After a Security Breach, Should Companies Be Forced to Wear a Scarlet Letter?

Ralph DeFrangesco

After working in IT for over 24 years, writing about companies that have been hacked and people that have had account information stolen, I have never been personally affected by any of it, until now. Wyndham Hotels has been in the news recently because it was the victim of a computer break-in late last summer. It took eight weeks for Wyndham to report the break-in to authorities -- it claims it need the time to match payment account data with contact information. Customers that were affected by the breach were not notified until December 2008. Wyndham reported that approximately 21,000 accounts were affected.


I have stayed at Wyndham Hotels several times over the past few years. Fortunately, I have not been notified yet that my account has been affected, but how could it not have been? I monitor my credit card activity on a monthly basis and have not noticed anything unusual, but that does not mean that my account hasn't been jacked. The State Attorney General of Florida recommends that anyone affected by the breach monitor his or her credit reports on a regular basis for unusual activity.

### Source material:
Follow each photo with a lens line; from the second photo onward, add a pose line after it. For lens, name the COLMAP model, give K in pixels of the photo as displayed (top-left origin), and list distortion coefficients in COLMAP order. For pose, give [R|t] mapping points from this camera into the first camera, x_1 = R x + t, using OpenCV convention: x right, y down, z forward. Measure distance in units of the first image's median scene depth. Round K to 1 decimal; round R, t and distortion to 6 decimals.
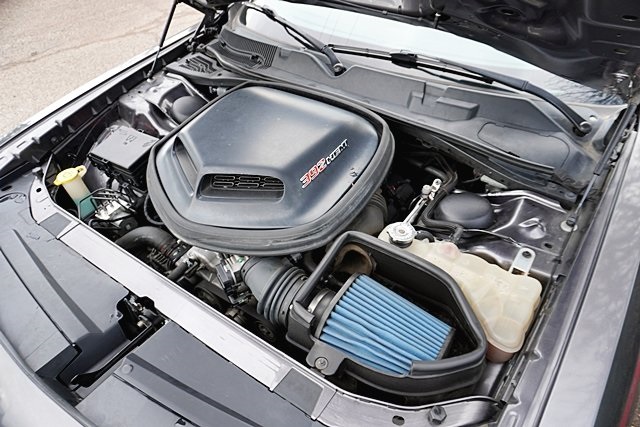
lens RADIAL K [[425.6, 0, 320.0], [0, 425.6, 213.5], [0, 0, 1]] dist [-0.052435, 0.050273]
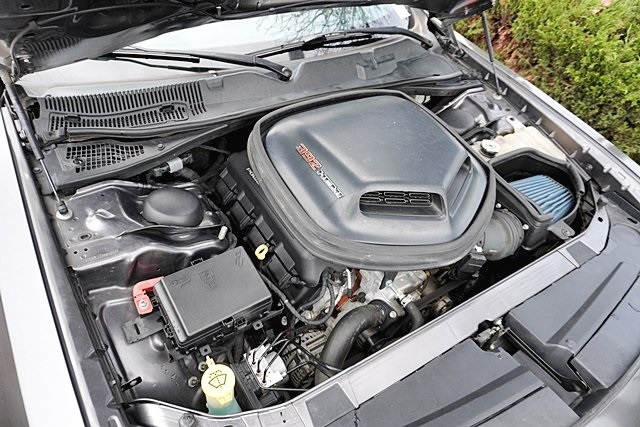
lens RADIAL K [[425.6, 0, 320.0], [0, 425.6, 213.5], [0, 0, 1]] dist [-0.052435, 0.050273]
pose [[0.394677, -0.584664, 0.708801, -0.996825], [0.530445, 0.774874, 0.343800, -0.486839], [-0.750239, 0.240290, 0.615956, 0.548049]]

### Problems to solve:
(1) Decide whether each statement agrees with the article on the Wyndham Hotels breach, answering yes or no and quoting the words of the article that settle it. (a) Wyndham needed eight weeks to report the break-in to authorities. (b) The writer has already been notified that the breach affected the writer's account. (c) Wyndham put the number of affected accounts at roughly 21,000.
(2) Carry on the article on the Wyndham Hotels breach, starting after its final sentence.

### Responses to the exercise:
(1)
(a) Yes: "It took eight weeks for Wyndham to report the break-in to authorities"
(b) No: "I have not been notified yet that my account has been affected"
(c) Yes: "Wyndham reported that approximately 21,000 accounts were affected."

(2)
I am a little angry with Wyndham Hotels for taking so long to notify customers that they were affected by this incident. Wyndham did recognize the incident in an open letter, dated February 2009, that was buried on one of its Web sites. I never would have found it if I didn't stumble onto it from a link off the State Attorney General of Florida's site. What a shame that this kind of information is allowed to be hidden on the site.


Carl Weinschenk has written about the potential of some sort of criminal liability for those whose carelessness allows these breaches to occur. The idea hasn't progressed very far. I have another idea for after-the-fact action that may turn out to be the kind of incentive companies seem to need to keep their data secure. I think that any company that has been hacked, as a penalty, must state on the homepage of its Web site that it was breached - an electronic scarlet letter, in effect. I bet that we see fewer companies being hacked. What do you think?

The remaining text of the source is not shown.